Następują uściski i pocałunki. Rodzina jest ciepła i zapraszająca – staram się zapomnieć o jawnym przemilczeniu faktów przez mojego męża. Ale zanim karawana czarnych mercedesów może odjechać, pracownik lotniska żąda, żebym oddała swój amerykański paszport. Odmawiam. Wszyscy się zatrzymują. Zarówno urzędnik, jak i mój mąż zapewniają mnie, że jest to tylko formalność, że wkrótce zostanie mi on zwrócony. Niechętnie oddaję paszport.

Więcej już go nie zobaczę.

Oznacza to – jak wkrótce się dowiem – że nie będę mogła opuścić Afganistanu z własnej woli. Podlegam teraz prawu i zwyczajom Afganistanu, tak samo jak Afganki. Nie mam tym samym niemal żadnych praw.

Ojciec mojego męża jest właścicielem kompleksu obejmującego wiele dwupiętrowych domów w europejskim stylu, z patio, drogimi afgańskimi dywanami z wełny, wewnętrznymi ogrodami i werandami. Mieszkają w nich różne rodziny.

Mam tylko dwadzieścia lat i jestem teraz członkiem tego domostwa, składającego się z jednego patriarchy, trzech żon, dwudziestu jeden dzieci (najmłodsze są niemowlętami, a najstarsze są już po trzdziestce), dwóch wnuków, przynajmniej jednego zięcia, jednej synowej oraz nieznanej liczby służących i krewnych.

To jest mój nowy dom. Moje więzienie. Mój harem.

Nasz przyjazd jest świętowany ucztą z niekończących się, pysznych dań. Z powodu mojego zagranicznego żołądka, potrawy – kebaby, dania z ryżu, jogurty, orzechy – są przygotowywane na tłuszczu crisco a nie na ghi – zjełczałym maśle klarowanym. Ma ono o nieprzyjemny zapach, jest uwielbiane przez autochtonów, ale sieje spustoszenie w żołądku obcokrajowca. Jeśli nie jest się do niego przyzwyczajonym, już sam zapach ghi może wywołać wymioty.

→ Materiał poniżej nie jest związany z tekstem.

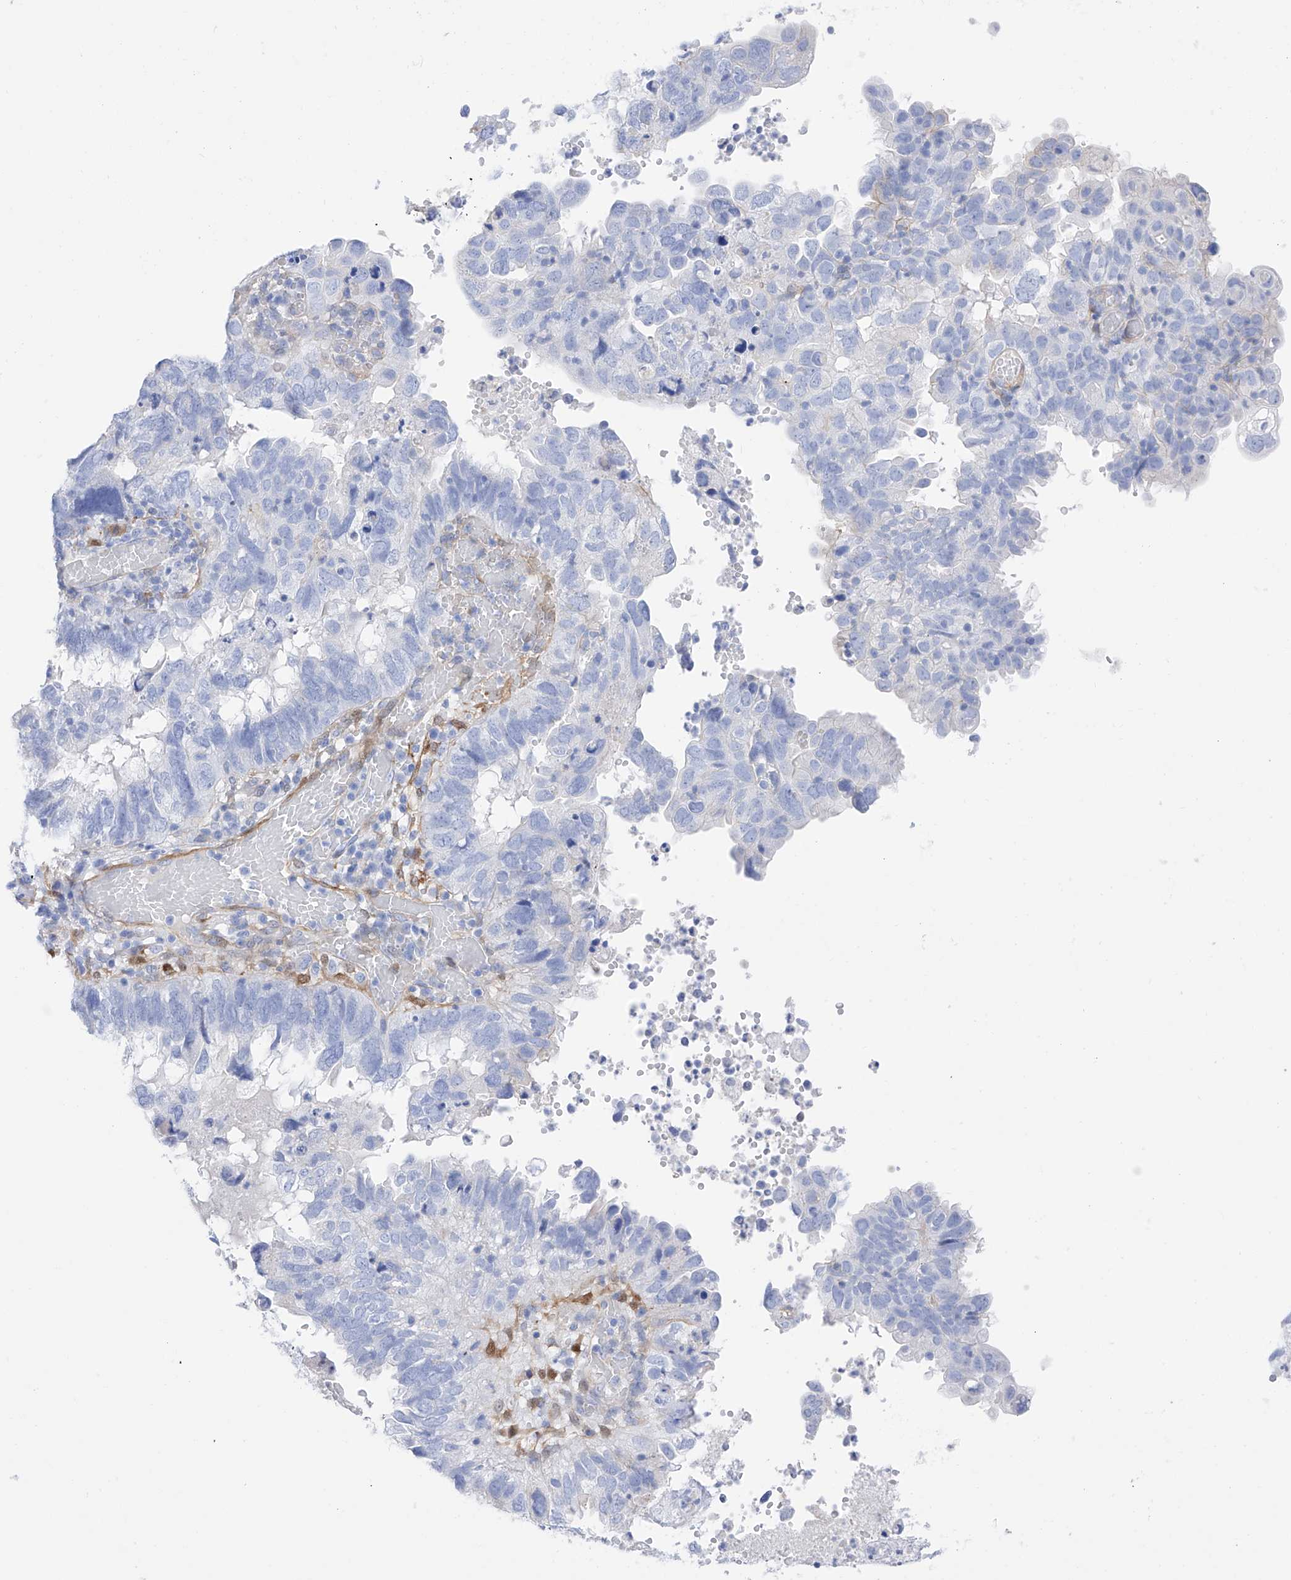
{"staining": {"intensity": "negative", "quantity": "none", "location": "none"}, "tissue": "endometrial cancer", "cell_type": "Tumor cells", "image_type": "cancer", "snomed": [{"axis": "morphology", "description": "Adenocarcinoma, NOS"}, {"axis": "topography", "description": "Uterus"}], "caption": "The image exhibits no significant staining in tumor cells of endometrial cancer.", "gene": "TRPC7", "patient": {"sex": "female", "age": 77}}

Abdul-Karim jest ożywiony. Mówi w języku dari (pomimo tego, że ja go nie znam) i zostawia mnie z innymi kobietami. Jestem nieprzygotowana na swoją pierwszą modlitwę muzułmańską. Nagle wszyscy mężczyźni padają na kolana i zaczynają się pokłaniać. Nigdy wcześniej nie widziałam, żeby Abdul-Karim się modlił.

Kiedy budzę się następnego ranka, mojego męża nie ma. Jestem całkowicie sama. Od teraz wszystkie poranki i popołudnia spędzę sama z moją teściową oraz innymi kobietami z rodziny.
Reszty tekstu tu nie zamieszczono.